Provided records.
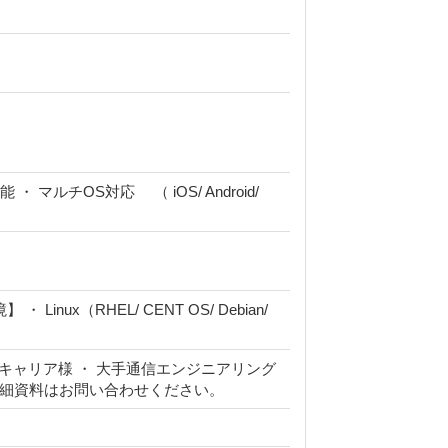
ルチOS対応 （ iOS/ Android/
nux（RHEL/ CENT OS/ Debian/
信キャリア様 ・ 大手通信エンジニアリング
例詳細資料はお問い合わせください。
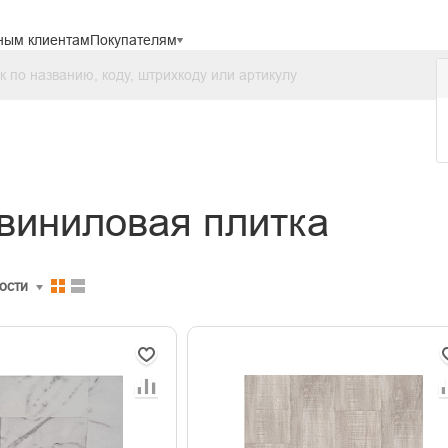
ным клиентам
Покупателям
виниловая плитка
ости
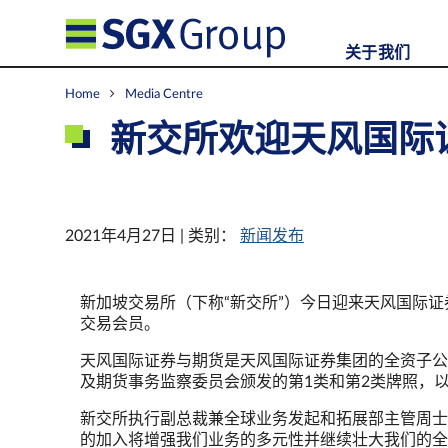
关于我们
Home
Media Centre
新交所欢迎天风国际
2021年4月27日 | 类别：
新闻发布
新加坡交易所（下称“新交所”）今日迎来天风国际证
交易会员。
天风国际证券与期货是天风国际证券集团的全资子公
及期货事务监察委员会颁发的第1类和第2类牌照，
新交所执行副总裁兼全球业务发起和拓展部主管周士
的加入将增强我们业务的多元性并继续壮大我们的全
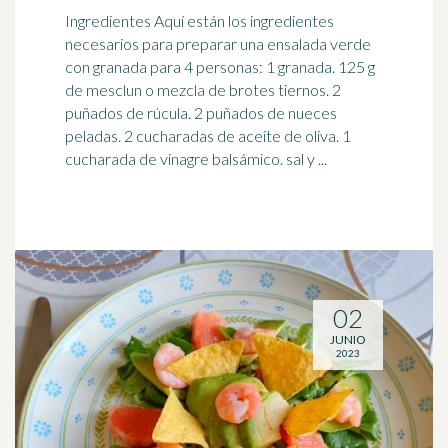
Ingredientes Aquí están los ingredientes
necesarios para preparar una ensalada verde
con granada para 4 personas: 1 granada. 125 g
de mesclun o mezcla de brotes tiernos. 2
puñados de rúcula. 2 puñados de nueces
peladas. 2 cucharadas de aceite de oliva. 1
cucharada de vinagre balsámico. sal y ...
02
JUNIO
2023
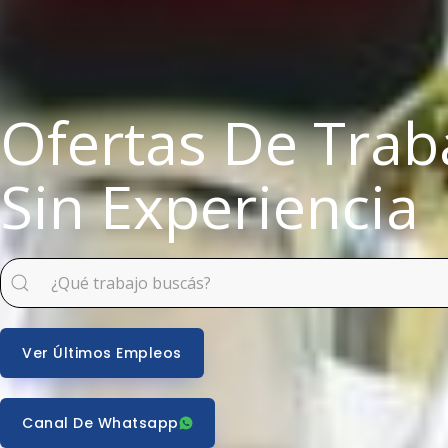
Ofertas De Trab
Sin Experiencia
Ver Últimos Empleos
Canal De Whatsapp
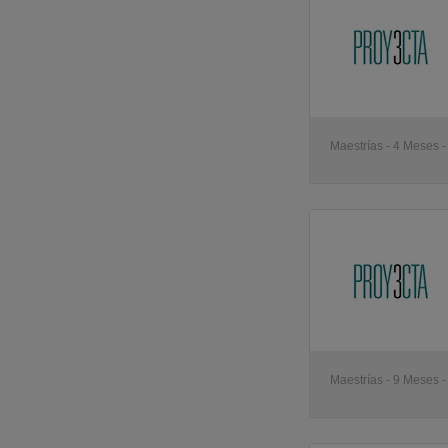
Maestrías - 4 Meses -
Maestrías - 9 Meses -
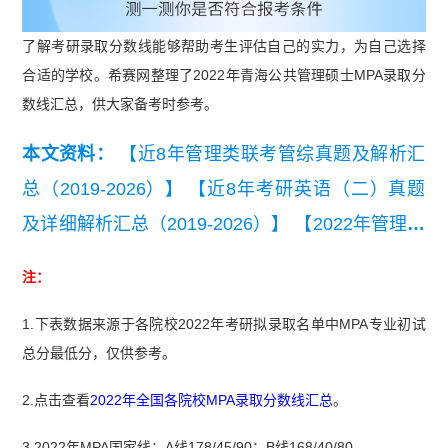
了解考研录取分数线能够帮助考生评估自己的实力，为自己选择
合适的学校。希赛网整理了2022年青海公共管理硕士MPA录取分
数线汇总，供大家备考时参考。
本文资料：
【近8年管理类联考管综真题及解析汇
总（2019-2026）】
【近8年考研英语（二）真题
及详细解析汇总（2019-2026）】
【2022年管理联
考写作考试真题】
注：
1.下表数据来源于各院校2022年考研拟录取名单中MPA专业初试
总分最低分，仅供参考。
2.点击查看
2022年全国各院校MPA录取分数线汇总
。
3.2022年MPA国家线：A线178/45/90；B线168/40/80。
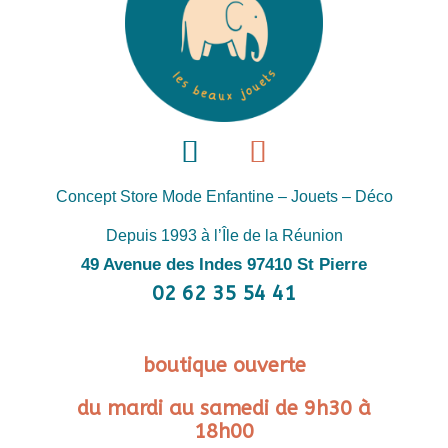
Concept Store Mode Enfantine – Jouets – Déco
Depuis 1993 à l’Île de la Réunion
49 Avenue des Indes 97410 St Pierre
02 62 35 54 41
boutique ouverte
du mardi au samedi de 9h30 à
18h00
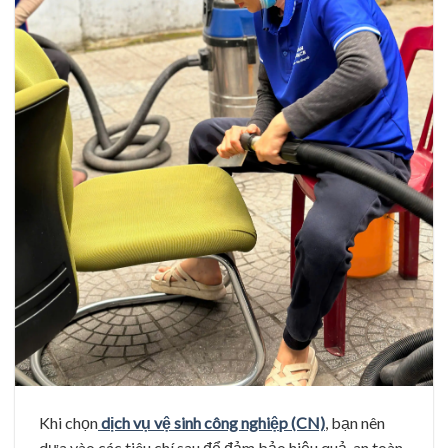
Khi chọn
dịch vụ vệ sinh công nghiệp (CN)
, bạn nên
dựa vào các tiêu chí sau để đảm bảo hiệu quả, an toàn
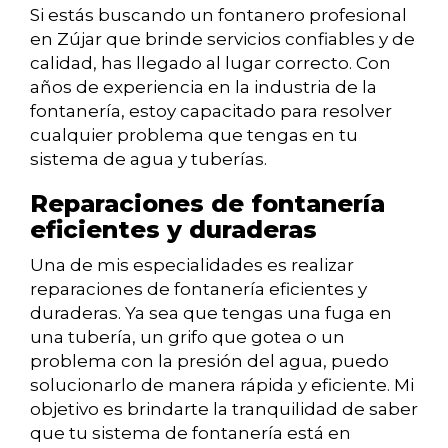
Si estás buscando un fontanero profesional
en Zújar que brinde servicios confiables y de
calidad, has llegado al lugar correcto. Con
años de experiencia en la industria de la
fontanería, estoy capacitado para resolver
cualquier problema que tengas en tu
sistema de agua y tuberías.
Reparaciones de fontanería
eficientes y duraderas
Una de mis especialidades es realizar
reparaciones de fontanería eficientes y
duraderas. Ya sea que tengas una fuga en
una tubería, un grifo que gotea o un
problema con la presión del agua, puedo
solucionarlo de manera rápida y eficiente. Mi
objetivo es brindarte la tranquilidad de saber
que tu sistema de fontanería está en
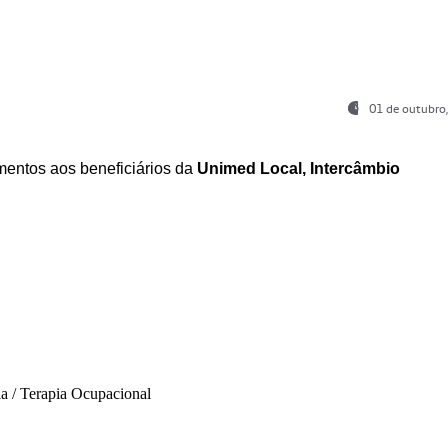
01 de outubro
entos aos beneficiários da
Unimed Local, Intercâmbio
ia / Terapia Ocupacional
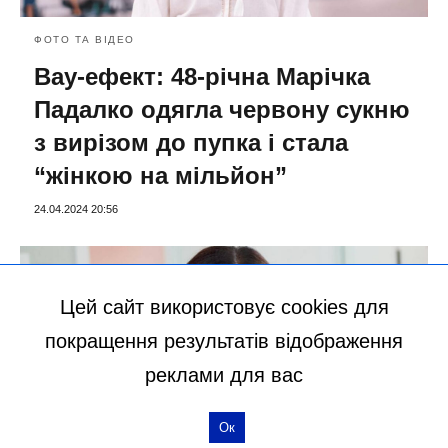
ФОТО ТА ВІДЕО
Вау-ефект: 48-річна Марічка
Падалко одягла червону сукню
з вирізом до пупка і стала
“жінкою на мільйон”
24.04.2024 20:56
Цей сайт використовує cookies для
покращення результатів відображення
реклами для вас
Ок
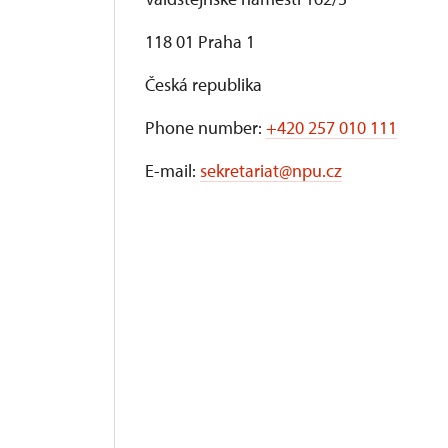
118 01 Praha 1
Česká republika
Phone number:
+420 257 010 111
E-mail:
sekretariat@npu.cz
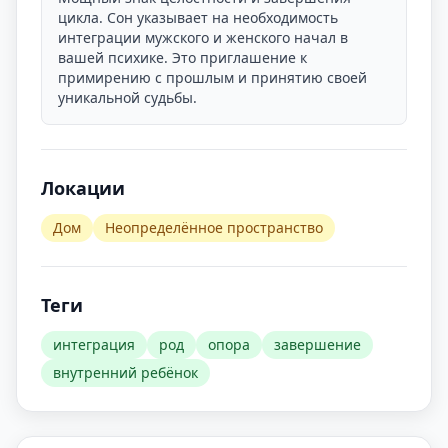
цикла. Сон указывает на необходимость
интеграции мужского и женского начал в
вашей психике. Это приглашение к
примирению с прошлым и принятию своей
уникальной судьбы.
Локации
Дом
Неопределённое пространство
Теги
интеграция
род
опора
завершение
внутренний ребёнок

Instructions to follow.
Return the lines above that include the string "duraderas".

Solution to the problem.
eficientes y duraderas
duraderas. Ya sea que tengas una fuga en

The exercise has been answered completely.